Job est assis sur notre balcon avec son manteau. Il a un livre dans les mains et le soleil dans la figure. C’est comme ça qu’on lui fait prendre l’air tous les jours. Job est en quarantaine absolue et nous aussi.
Ça a commencé il y a exactement une semaine et plus la crise du Covid-19 s’intensifie, plus nous sommes convaincus de la justesse de cette mesure radicale. Job appartient à un groupe à haut risque. Ses poumons sont comprimés par une scoliose sévère et une pneumonie pourrait lui être fatale.

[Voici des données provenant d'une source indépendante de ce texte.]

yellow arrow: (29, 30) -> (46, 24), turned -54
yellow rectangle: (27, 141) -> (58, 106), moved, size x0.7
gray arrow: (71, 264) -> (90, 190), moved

Plus effrayante encore que le virus lui-même est la pensée qu’il soit malade (nous sommes peut-être déjà infectés) alors que plus aucun lit d’hôpital n’est disponible. J’ai lu avec anxiété les terribles histoires en Italie où les docteurs doivent choisir qui sera traité et qui ne le sera pas. On appelle ça le « Triage ». La question cruciale est : quel patient a la plus grande chance de survie ? Un docteur examine d’abord les chances de chacun puis il décide de qui va être traité.
Imaginez : nous arrivons à l’hôpital avec un Job malade. Un enfant fragile, dans une chaise roulante, avec une santé délicate. Niveau physique : zéro, comme toujours. Tout, à l’intérieur de son corps dévasté, est, depuis sa naissance, sens dessus-dessous. Une simple intubation est déjà problématique pour notre fils. Je vois les photos de patients italiens allongés sur le ventre pour être ventilés. À cause de son dos arqué, Job ne peut pas se mettre sur le ventre !
Ces images me terrifient. Une fois j’ai dit que j’espérais que Job partirait avant nous pour que nous soyons toujours là pour nous occuper de lui. Ce serait pourtant terriblement amer, après 16 années de soin, qu’il soit victime de ce virus. Car si le choix devait être entre lui et un autre patient, notre fils n’aurait pas l’ombre d’une chance. En même temps, imaginez ce patient inconscient, tranquillement assis à un café le week-end dernier, discutant sur le fait qu’il n’y avait aucune raison de s’inquiéter. Au même moment, nous étions en train d’isoler notre fils de tout risque potentiel, nous ne sommes même pas sortis pour faire les courses. Cette angoisse me garde éveillée chaque nuit.
Annemarie Haverkamp (1975) est un écrivain Néerlandais qui écrit des rubriques pour le quotidien national Algemeen Dagblad et le quotidien régional De Gelderlander. Depuis 16 ans, elle décrit chaque semaine sa vie avec Job, son fils handicapé.